ASSIGNED TASK
Everything from the "兵团第九师: 2 -> 1" line to the final line of the listing should be written out exactly. Skip the pictures.

DATA FOR REVIEW

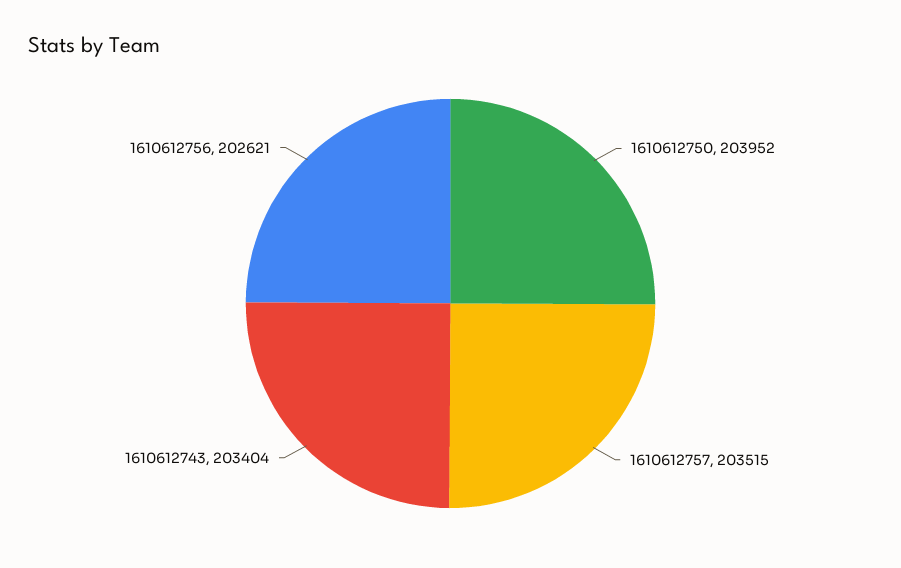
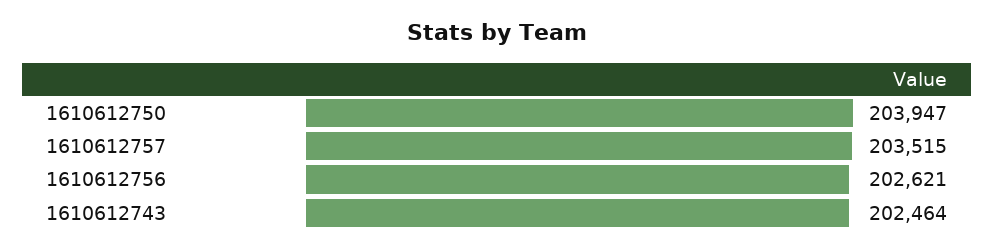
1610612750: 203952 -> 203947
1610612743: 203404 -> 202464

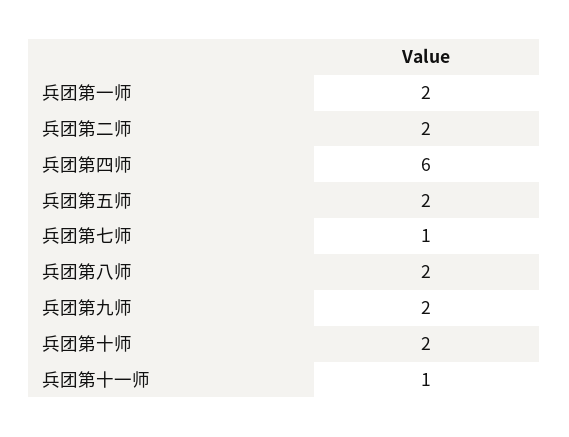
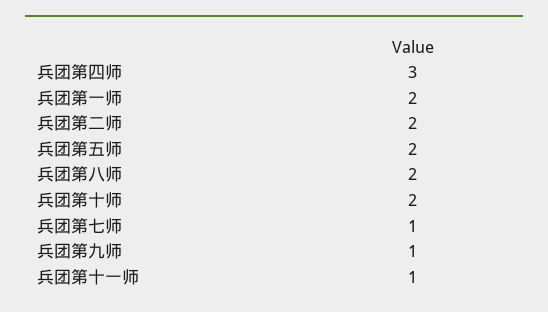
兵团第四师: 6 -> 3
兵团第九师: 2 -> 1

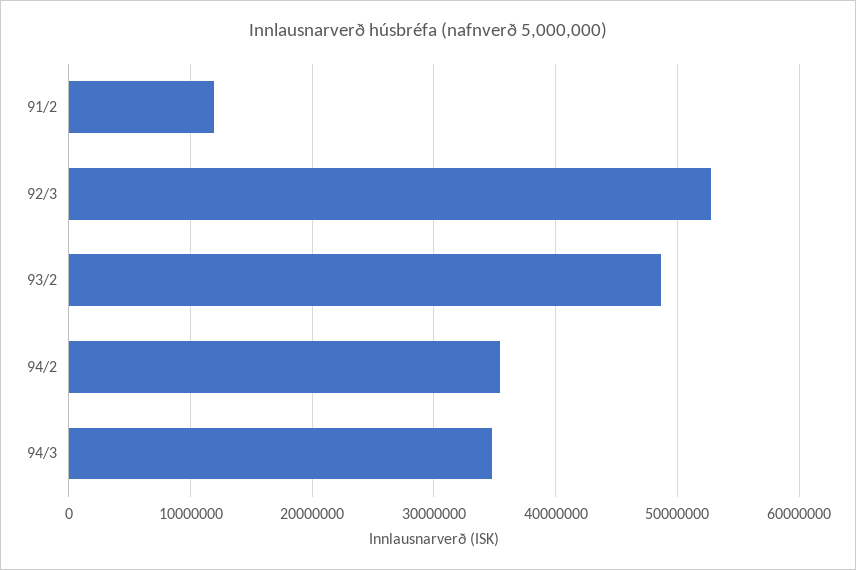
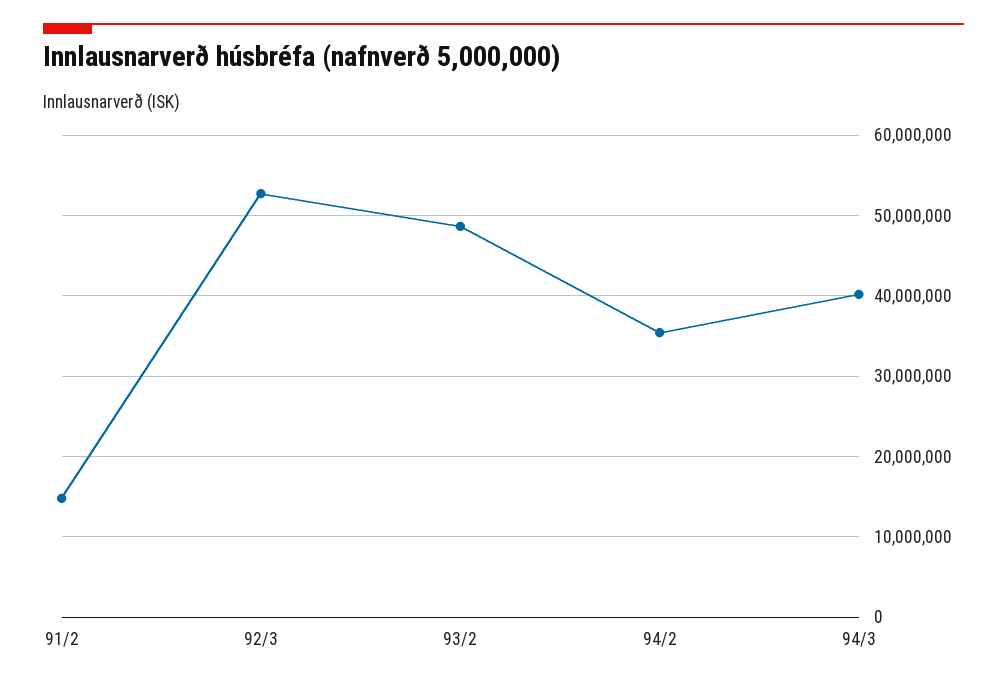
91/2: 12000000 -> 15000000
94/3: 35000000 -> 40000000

REPLY TO THE TASK
兵团第九师: 2 -> 1

91/2: 12000000 -> 15000000
94/3: 35000000 -> 40000000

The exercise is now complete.